2. It’s interesting (and telling) that you dive into the stat analysis behind the curtain of the part of the algorithm you’ve clearly worked very hard on, but in response to an issue lying outside the scope of that algorithm, you ignore statistical discrepancy. If you’re going to do scientific stat analytics, it’s very important that you go in without the sort of biases you’re showing here (“12 BH in a big is roughly meaningless). So *points* matter to you, but *possessions* don’t? Brooks *should* have rebounded as well, and *shouldn’t have* turned the ball over more, because you don’t know how to account for them, so they’re just not part of efficiency I guess. Hard pass. :l
3. This is where your GI/GO takes you completely off the rails. Brooks will score more points, for sure, given a higher distribution. That’s not in doubt, although the claim that 2.5x is optimal is a severe stretch. But again, it’s not about two players in a vacuum, it’s about whole team. More on that below.

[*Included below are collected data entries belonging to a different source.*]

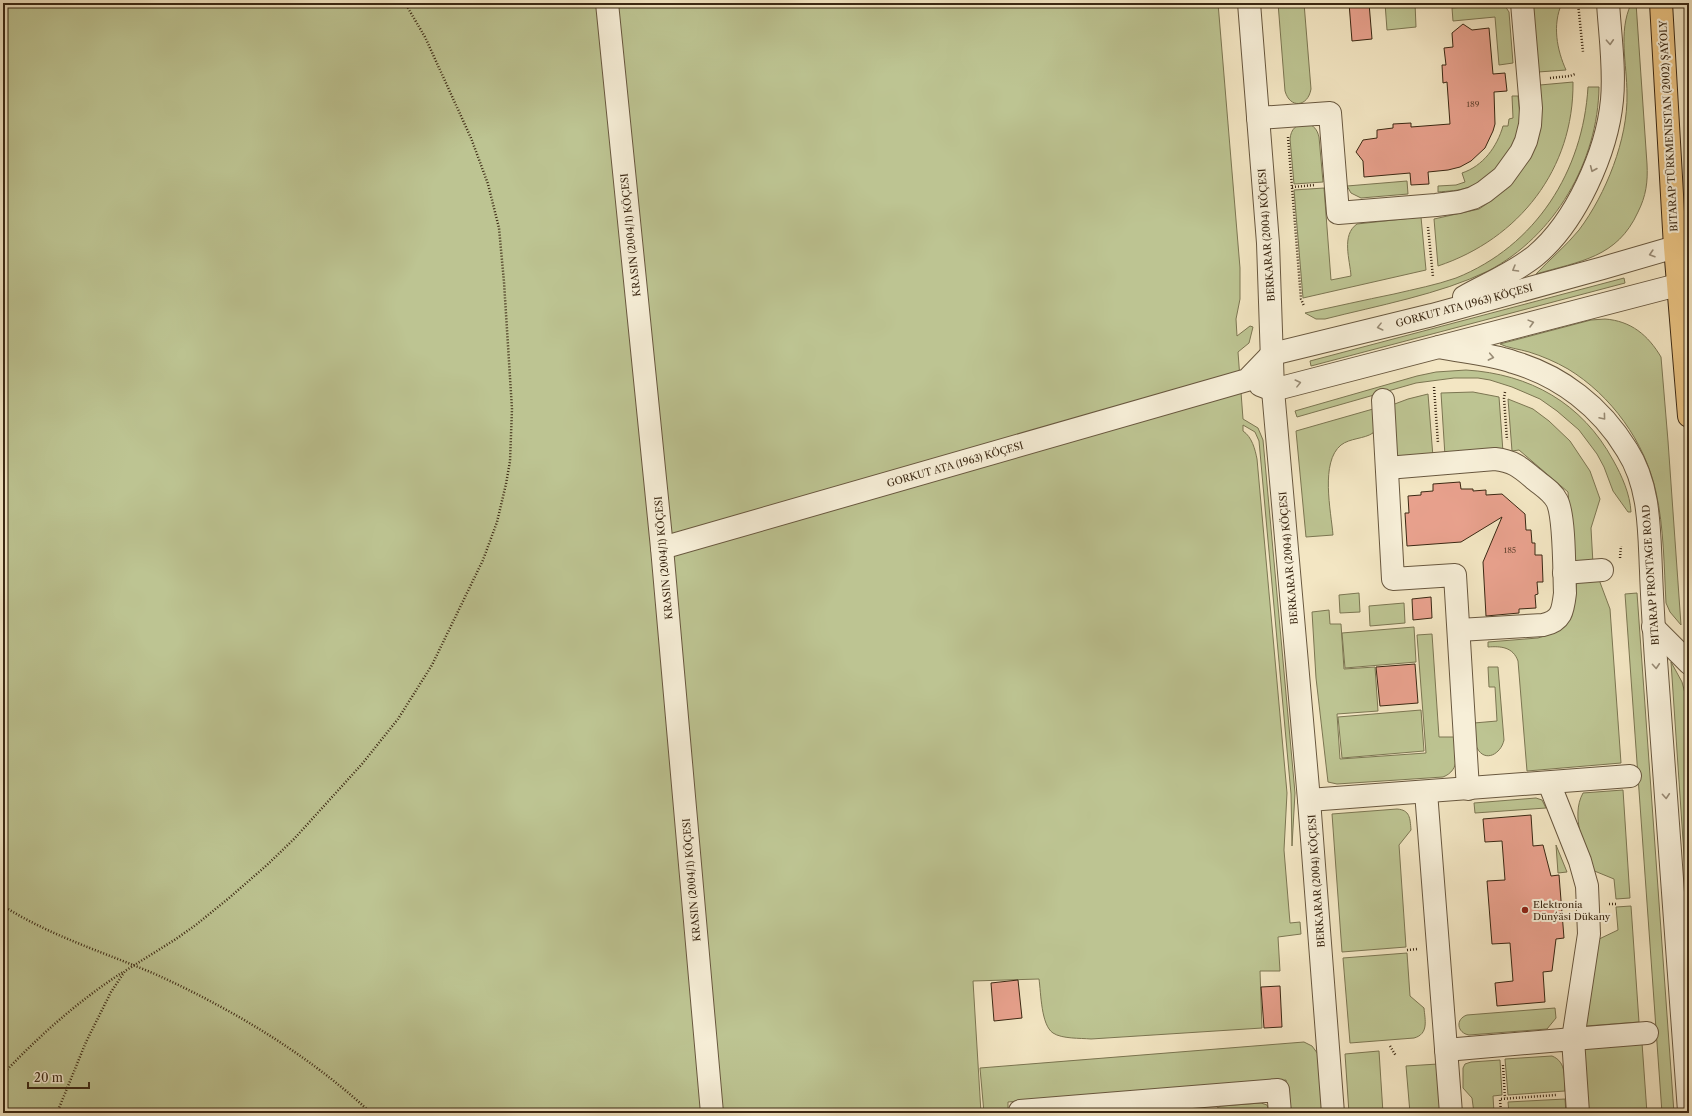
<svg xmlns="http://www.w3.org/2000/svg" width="1692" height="1116" font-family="'Libre Caslon Text',serif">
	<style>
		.green { fill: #bdc492; stroke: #7c7652 }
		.building { fill: #e8a18d; stroke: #3b2813 }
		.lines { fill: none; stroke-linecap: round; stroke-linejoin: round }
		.minor-casing { stroke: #69583f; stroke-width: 24 }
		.major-casing { stroke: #3b2813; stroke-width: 24 }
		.path { stroke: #3b2813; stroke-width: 2.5; stroke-dasharray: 1 2; stroke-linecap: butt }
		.minor { stroke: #f7efd8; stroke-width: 22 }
		.major { stroke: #eac382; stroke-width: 22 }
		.oneway { stroke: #998c76 }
		.poi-dot { fill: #8f2418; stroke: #f7efd8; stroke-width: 1.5 }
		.labels { text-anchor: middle; stroke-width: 4; stroke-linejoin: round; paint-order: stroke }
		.number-label { font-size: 8px; fill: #664632 }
		.street-label { font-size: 10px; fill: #3b2813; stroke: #f7efd8 }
		.poi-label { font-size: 10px; fill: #3b2813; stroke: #f7efd8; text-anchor: start }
	</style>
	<rect width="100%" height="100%" fill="#f3e6c3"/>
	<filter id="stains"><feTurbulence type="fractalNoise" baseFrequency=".005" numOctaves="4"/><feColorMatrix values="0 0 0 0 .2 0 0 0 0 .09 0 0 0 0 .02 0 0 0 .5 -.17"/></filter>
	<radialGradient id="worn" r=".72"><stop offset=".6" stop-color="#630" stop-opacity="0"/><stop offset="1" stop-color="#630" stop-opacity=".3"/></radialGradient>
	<g class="green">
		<path d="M3,3h1215l22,265v31l-4,20 1,17 13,-10 3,1 -4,16 -11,9 5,67 15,9 5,12 32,353 -3,53 -1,-52 -32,-353 -4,-9 -12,-7v6c9,6 12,18 14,28l30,334 -3,57 6,73 10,-1 1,12 -23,3 2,34h-20l2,57 -171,11c-11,-1 -29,0 -38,-6 -12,-8 -12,-40 -14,-54l-66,2 8,132h-978z"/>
		<path d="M1278,3h26l7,86c-3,18 -21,20 -26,2z"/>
		<polygon points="1385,3 1415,3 1416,27 1387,30"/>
		<path d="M1533,3h29c-10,22 -5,47 4,67l-28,2z"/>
		<path d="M1636,3l11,161c1,18 -1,32 -9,48 -21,46 -58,49 -102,62 14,-15 30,-28 43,-44 27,-36 49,-91 48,-136 0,-30 -9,-62 4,-90z"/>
		<polygon points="1498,4 1505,6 1509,12 1513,63 1499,65 1495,17 1453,21 1452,8"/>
		<path d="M1573,82c1,87 -54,157 -135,184l-4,-47 45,-10 12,-8 20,-17 19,-27 11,-46 -1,-26z"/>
		<path d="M1588,87h11c-1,74 -44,149 -111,184 -47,23 -112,35 -163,48h-9l-11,-6c29,-6 59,-13 89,-19 21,-5 42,-9 62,-16 80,-32 127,-107 132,-191z"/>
		<path d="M1512,96h6c1,9 2,19 2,28 -3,27 -27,53 -51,63 -10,4 -21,4 -31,5v-6l18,-1 9,-3 -3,-9c21,-7 35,-26 41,-47h5l1,-7 4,-1z"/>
		<path d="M1307,123c7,3 10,6 12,14l4,45 -29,2 -4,-45c1,-10 6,-15 17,-16z"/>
		<polygon points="1407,181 1408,194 1361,198 1351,193 1347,186"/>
		<path d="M1324,188l7,92 20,-4c-1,-16 -10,-41 6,-52l64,-7 5,53 -123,28 -9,-108z"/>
		<polygon points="1624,278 1625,283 1311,366 1310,361"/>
		<path d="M1605,319c26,2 43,16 56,38l7,84 13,184 -11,-13 -4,-9c-2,-37 -2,-75 -10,-111 -11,-50 -45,-97 -88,-123 -12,-7 -26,-13 -39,-17 -10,-3 -21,-4 -29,-8l91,-24z"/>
		<path d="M1466,370c64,4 116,33 147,90 9,16 17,34 18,52h-3l-15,-21 -9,-24 -7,-13 -18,-24 -22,-19 -17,-12 -28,-12 -22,-7 -12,-2h-24l-38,5 -119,34 -2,-6 122,-35 19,-4z"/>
		<polygon points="1473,392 1499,397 1503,452 1445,456 1441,393"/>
		<polygon points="1428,394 1433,457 1396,460 1392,405 1408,399"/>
		<polygon points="1508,399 1533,409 1549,421 1570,441 1590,471 1600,499 1591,528 1593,564 1574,566 1568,492 1519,450 1512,451"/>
		<path d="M1373,409l2,19 -2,5c-9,6 -23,5 -32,12 -21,17 -10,66 -8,90l-27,2 -10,-106z"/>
		<path d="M1598,577l12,32 11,154 -94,8 -9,-110c-5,-14 -17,-15 -30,-14v-5l50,-4 19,-6 18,-34 2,-19z"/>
		<polygon points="1359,593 1360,612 1340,613 1339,595"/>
		<polygon points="1637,593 1674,1113 1662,1113 1625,594"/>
		<polygon points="1404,603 1405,623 1370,626 1369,606"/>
		<path d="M1329,610l1,14h11l3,45 31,-2 3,44 -41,3 3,45 86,-6 -9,-118 15,-1 7,103h16c1,15 6,33 -12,40l-106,7 -9,-2 -12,-104 -4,-66z"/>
		<polygon points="1414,627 1416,662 1345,668 1342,633"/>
		<polygon points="1671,662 1682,682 1686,697 1689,739 1689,862 1685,870"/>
		<path d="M1488,667h10l6,73c-3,14 -19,23 -27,8 -4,-7 -3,-18 -3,-25l23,-2 -2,-34h-6z"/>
		<polygon points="1421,710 1424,751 1342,758 1338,717"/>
		<path d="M1623,790l7,108 -14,1 -2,-20 -22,-9c-7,-23 -22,-53 -9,-77z"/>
		<polygon points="1536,798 1542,800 1546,808 1475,813 1474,803"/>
		<path d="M1397,809c13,1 13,9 14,21l-12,15 7,102 -64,5 -10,-138z"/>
		<polygon points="1556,845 1567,872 1558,873"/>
		<polygon points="1631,906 1639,1022 1586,1026 1597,940 1618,930 1616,907"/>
		<path d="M1407,953l3,43 14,12c1,12 5,26 -10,30l-64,5 -7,-85z"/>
		<path d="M1555,1008l1,10 -9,11 -78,6c-12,-2 -14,-16 -2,-20z"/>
		<polygon points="1304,1042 1312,1046 1318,1054 1322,1113 1289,1113 1286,1080 1008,1102 1008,1113 984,1113 980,1068"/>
		<polygon points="1642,1043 1647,1113 1586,1113 1581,1048"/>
		<polygon points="1379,1051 1383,1113 1349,1113 1345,1054"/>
		<path d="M1552,1056c15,6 12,22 13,35l-57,4 -3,-36z"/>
		<polygon points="1500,1060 1502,1095 1493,1096 1494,1113 1474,1113 1472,1098 1463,1088 1463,1068 1465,1064 1471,1062"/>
		<polygon points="1438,1064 1442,1113 1410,1113 1406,1066"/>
		<polygon points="1565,1099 1566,1113 1509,1113 1508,1102"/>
		<polygon points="1261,1103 1267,1105 1270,1113 1215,1113 1217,1108 1221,1106"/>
		<polygon points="1196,1108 1196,1113 1151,1113 1154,1111"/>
	</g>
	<g class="building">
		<polygon points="1349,3 1369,3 1372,39 1352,41"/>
		<polygon points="1463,24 1472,30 1489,28 1493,74 1505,73 1507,91 1494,92 1495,124 1493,131 1485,148 1471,161 1460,167 1448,170 1428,172 1429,184 1411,185 1410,173 1364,177 1363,161 1356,152 1363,140 1377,138 1377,130 1393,128 1393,124 1411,123 1411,127 1450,124 1447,82 1443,83 1442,65 1446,65 1444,48 1453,47 1452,33"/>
		<polygon points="1460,482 1461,489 1473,489 1473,491 1486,490 1486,495 1502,494 1525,514 1526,530 1531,530 1532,543 1535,543 1535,555 1542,555 1543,582 1537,582 1538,594 1535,595 1536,608 1519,609 1519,613 1486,616 1483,562 1502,517 1461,542 1407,546 1405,513 1409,513 1408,496 1421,495 1421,492 1433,491 1433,484"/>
		<polygon points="1431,597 1432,618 1413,620 1412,599"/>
		<polygon points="1415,664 1418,703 1380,706 1376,667"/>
		<polygon points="1531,815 1533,846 1543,845 1551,876 1559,875 1564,938 1556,939 1552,971 1543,972 1545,1002 1497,1006 1495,983 1513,981 1510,943 1492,944 1487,881 1505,880 1502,841 1485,842 1483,819"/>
		<polygon points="1018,980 1022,1018 994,1021 991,983"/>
		<polygon points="1280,986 1282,1027 1264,1028 1261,987"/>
	</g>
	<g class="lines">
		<g class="minor-casing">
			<g id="minor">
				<polyline points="607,3 662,548 712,1113"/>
				<polyline points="1249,3 1268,243 1273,390 1309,800 1333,1113"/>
				<polyline points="1258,118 1330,113 1338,213 1436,205 1459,202 1473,198 1484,192 1503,177 1521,152 1526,141 1530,125 1531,108 1522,3"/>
				<path d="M1464,297c23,-13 50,-24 71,-41 41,-34 72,-104 77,-156 3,-31 -2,-65 -4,-97"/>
				<path d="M1439,347c24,5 50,7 74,15 48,14 88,45 114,88 23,36 22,79 24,121 1,30 3,59 5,89 11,150 22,300 33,451"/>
				<polyline points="1260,385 1273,390 1689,282"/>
				<polyline points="1383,400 1393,579 1455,575 1468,789"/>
				<path d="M1387,468l108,-9c18,2 25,8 38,19 8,7 19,13 24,23 8,16 7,72 8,92 -2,17 -3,28 -22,32l-84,5"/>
				<polyline points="662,548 1247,380 1272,354 1432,315 1603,268 1689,243"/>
				<polyline points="1564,573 1602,570"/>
				<polyline points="1653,627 1689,663"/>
				<polyline points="1549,783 1580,861 1587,886 1589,934 1573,1039 1647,1033"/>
				<polyline points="1426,792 1451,1113"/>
				<polyline points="1309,800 1630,776"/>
				<polyline points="1446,1050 1573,1039 1578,1113"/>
				<polyline points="1020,1113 1020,1111 1278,1090 1280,1113"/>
			</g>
		</g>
		<g class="major-casing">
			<polyline id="major" points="1661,3 1675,247 1689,416"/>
		</g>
		<g class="path">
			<polyline points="1578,3 1583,52"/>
			<polyline points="1550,78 1570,76 1575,74"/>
			<polyline points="1288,137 1301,299 1304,306"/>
			<polyline points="1292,187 1315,185"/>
			<polyline points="1428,227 1433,277"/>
			<polyline points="1434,387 1438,443"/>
			<polyline points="1505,392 1504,398 1507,440"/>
			<polyline points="1620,558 1621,546"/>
			<polyline points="1609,904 1616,904"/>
			<path d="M3,906c48,30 100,46 152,68 77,35 154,81 216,139"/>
			<polyline points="1407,950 1418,949"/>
			<polyline points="1390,1046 1396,1056"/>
			<polyline points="1503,1065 1505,1098"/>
			<path d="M3,1074c36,-38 75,-73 120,-102"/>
			<polyline points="57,1113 86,1042 111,992 125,971 176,939 197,924 229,898 267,865 294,839 362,764 398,719 432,665 483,560 497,522 506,484 510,461 512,409 504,282 499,228 488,184 471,138 425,37 405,3"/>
			<polyline points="1501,1113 1500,1099 1556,1095"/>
		</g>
		<use href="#minor" class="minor"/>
		<use href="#major" class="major"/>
	</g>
	<defs><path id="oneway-chevron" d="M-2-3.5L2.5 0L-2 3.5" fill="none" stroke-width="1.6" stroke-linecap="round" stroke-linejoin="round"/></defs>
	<g class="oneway">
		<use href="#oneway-chevron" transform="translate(1610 42) rotate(87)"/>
		<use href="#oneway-chevron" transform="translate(1593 169) rotate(113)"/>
		<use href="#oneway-chevron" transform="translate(1652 254) rotate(163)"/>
		<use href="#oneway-chevron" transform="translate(1515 269) rotate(150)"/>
		<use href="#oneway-chevron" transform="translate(1531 323) rotate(-15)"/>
		<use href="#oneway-chevron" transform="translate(1380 327) rotate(166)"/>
		<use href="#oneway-chevron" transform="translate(1491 357) rotate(11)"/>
		<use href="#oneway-chevron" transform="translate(1298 383) rotate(-14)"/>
		<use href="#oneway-chevron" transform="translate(1603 417) rotate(50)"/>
		<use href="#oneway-chevron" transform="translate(1656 666) rotate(86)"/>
		<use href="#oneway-chevron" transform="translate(1666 796) rotate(86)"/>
	</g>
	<circle class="poi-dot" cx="1525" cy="910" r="4"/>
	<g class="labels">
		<g class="number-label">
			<text x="1473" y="107">189</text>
			<text x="1510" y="553">185</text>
		</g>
		<g class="street-label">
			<text transform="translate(1668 126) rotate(-93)" y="4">BITARAP TÜRKMENISTAN (2002) ŞAÝOLY</text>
			<text transform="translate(630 235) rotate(-96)" y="4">KRASIN (2004/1) KÖÇESI</text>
			<text transform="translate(1266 235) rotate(-94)" y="4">BERKARAR (2004) KÖÇESI</text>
			<text transform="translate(1464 305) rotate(-15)" y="4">GORKUT ATA (1963) KÖÇESI</text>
			<text transform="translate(955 464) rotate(-16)" y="4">GORKUT ATA (1963) KÖÇESI</text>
			<text transform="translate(663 558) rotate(-95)" y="4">KRASIN (2004/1) KÖÇESI</text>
			<text transform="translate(1288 558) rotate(-95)" y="4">BERKARAR (2004) KÖÇESI</text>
			<text transform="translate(1650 575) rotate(-94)" y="4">BITARAP FRONTAGE ROAD</text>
			<text transform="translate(691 880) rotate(-95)" y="4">KRASIN (2004/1) KÖÇESI</text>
			<text transform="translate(1316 881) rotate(-94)" y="4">BERKARAR (2004) KÖÇESI</text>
		</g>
		<g class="poi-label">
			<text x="1533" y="908">Elektronia<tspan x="1533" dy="12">Dünýäsi Dükany</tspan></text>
		</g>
	</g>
	<rect width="1692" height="1116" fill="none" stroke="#f3e6c3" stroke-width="16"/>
	<rect x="4" y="4" width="1684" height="1108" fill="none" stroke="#3b2813" stroke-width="2"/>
	<rect x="8" y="8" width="1676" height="1100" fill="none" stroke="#3b2813"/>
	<path d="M28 1082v6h61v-6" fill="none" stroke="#3b2813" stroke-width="2"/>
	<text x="34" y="1082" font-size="12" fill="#3b2813" stroke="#f7efd8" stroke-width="3" paint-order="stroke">20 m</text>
	<rect width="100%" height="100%" filter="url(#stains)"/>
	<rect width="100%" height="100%" fill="url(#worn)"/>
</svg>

4. See #2 I guess. Just a bad take.
5. See #1. I question the validity of that 3% difference in the first place.
*From basketball-reference: “Effective Field Goal Percentage; the formula is (
FG + 0.5 *
3P) /
FGA. This statistic adjusts for the fact that a 3-point field goal is worth one more point than a 2-point field goal. For example, suppose Player A goes 4 for 10 with 2 threes, while Player B goes 5 for 10 with 0 threes. Each player would have 10 points from field goals, and thus would have the same effective field goal percentage (50%).”
This is clearly not what you’re doing, because if it was, the difference you’d get would just be the difference in FG% (neither player shoots 3s). I understand you are trying to add FT into equation, but that tells me you’re trying to make this tell us something entirely different from what efg% is designed to do. So again, let’s see what that formula is, show your work.
6. Respectfully, I am pretty sure I am thinking just fine. No team needs 5 starters scoring 15 points to be optimal. To say Wisconsin was ever “desperate” for scoring was an overstatement, but certainly by tournament time, with the freshmen on the bench, they were scoring plenty of points. In that situation, having some scorers on the bench with them is actually preferable. In summary, players bring more to the +/- than scoring.
6 part 2. Stamina doesn’t make the player better. It’s not a modifier (like amphetamine) that spikes performance. It just tells us how long the player will be able to sustain the level of established goodness. It’s feeling like you’re trying to treat it like another athleticism, and it’s not that. Deficiencies can get amplified in some settings when teams try to do things without having enough of it, but once you have enough in the right spots, more isn’t better. So to use Wisconsin, if they were set on running uptempo, having Brooks start might be a slightly better option; but only for a couple minutes per game. Pacquet would have no problems getting 20-22 minutes per game, even uptempo, if settings were right (I suspect Rowle may have been using minutes, or had him set to getting tired, not sure though). IOW, 71-75 stamina does not prohibit getting 20+ minutes of elite rebounding and defense, if that’s what a coach decides they want from their post player.
Look, I’m not going to tell you to stop using your algorithm. You’ve spent a lot of time on it, and if it works for you, use it. Lots of ways to build a team.
But calling Pacquet “unstartable” on an elite team is just incorrect. You are *vastly* overstating your case, and overestimating the scope of your tool. Elite teams can win with pitching and defense.